Tile is being laid out for a project on a dresser.

Step Three 

Count how many missing pieces are around the edges. After laying all the sheets out, step back and survey the edges. There will be some missing half pieces if you’re using hexagonal tiles like I did. If this is the case, count how many halves you need. This will come in handy during the next step. If you’re using hexagonal tiles: Be certain of the shape you need for filling each edge gap. There are six sides on a hexagon and depending which way you cut it in half will determine the final shape of the tile. Parallel edges will have the same tile shape, while perpendicular edges will have opposite shapes. Corner pieces are tricky, but I’ll discuss that in the next step.

An edge of a dresser has missing tiles.

Hexagonal tiles have been cut in half.

Step Four

Make cuts with a tile snapper. Especially if you’re using hexagonal tiles that are already in sheets, you’ll need to make some cuts for covering the entire area of the dresser top. This tile cutter was great and well worth the $110 I paid. It is easy to use, cutting tile up to ½-inch thick. I watched this YouTube video HERE , made a few practice cuts, and it worked perfectly. I was making cuts like a pro in no time.

Be sure to cut enough to cover the entire area of the dresser top plus any extra tiles to fill in the missing edge pieces. For corners, things get complicated if you’re working with hexagonal tiles. If you try to cut half pieces in half again, for the four corners, you risk shattering them. I did this and was able to still salvage them, using extra grout where chips occurred, but please be careful. 

Tiles are being cut with a tile snapper.

Step Five

Use tile adhesive to start laying tiles. I personally used a premixed tile adhesive, so it was ready to go when I started. Use a small plastic spatula to spread it on the dresser top, carefully placing the tiles/sheets on top. 

Start by working your way from the farthest corner to the corner closest to you. Again, make sure to leave enough space between sheets and individual tiles to match the joint spacing of tile on the sheets. This way, each sheet will blend in seamlessly with the others. 

Tile adhesive is added to a dresser.
Larger areas on the dresser may benefit from having adhesive directly added to them, while smaller sheets and single tiles may benefit from having adhesive directly applied to the tile.
Tile adhesive is added to the backs of tiles.

Step Six

Grout between the tiles.
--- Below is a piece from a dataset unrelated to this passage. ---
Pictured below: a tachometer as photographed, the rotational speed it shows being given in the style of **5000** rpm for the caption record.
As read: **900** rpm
After the wait time is over and the adhesive has cured, about 24 hours, it is time to grout. To begin, I taped the edges of the tile first. Following the directions on the grout packaging, you’ll mix up the grout powder with water until a paste forms. Using your grout floater, spread grout over and across tiles at a 45° angle. Make sure grout gets pushed into all the joints between the tiles, filling them before wiping them flush. After letting the grout sit for 15-30 minutes, begin cleaning the excess grout off the tiles and wiping them clean. To do this, use a bucket of water to dip the sponge into and wring out excess water before using. After using the grout sponge to wipe the tile, wring it after each wipe before using it again. Repeat until the tile is clean. 
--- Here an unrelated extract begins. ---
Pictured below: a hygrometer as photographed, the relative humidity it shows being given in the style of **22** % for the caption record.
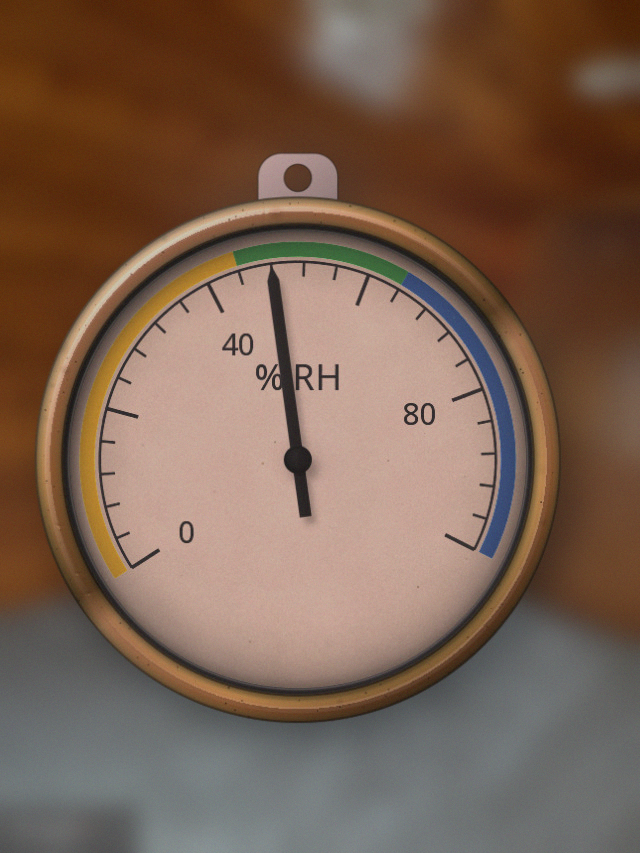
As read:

After being adhered to a dresser, tile is ready to be grouted.
Tile is adhered and ready to be grouted.
Tape is applied to the edges of tile.
Tape is applied to edges to prevent seeping.
A woman begins to grout tile.
Grout is added to joints at a 45º angle.
A grout float is used to smooth grout over tile joints.
A grout float helps wipe excess grout from tiles and smooths the surface.
A sponge is used to clean off remaining grout from the tile surface.
Clean grout from tile surface using a grout sponge that has been wrung out.

Step Seven 

Clean the tiles the day after. The day after, you will most likely still have a cloudy haze on the tile no matter how clean you had it the day before. First remove any tape. Then, simply wipe tile clean with a towel and a 1:1 ratio of vinegar to water. It should be sparkly clean after wiping down.

A spray bottle of cleaning solution sits on a finished dresser.
A newly makeover dresser shines with decor on it.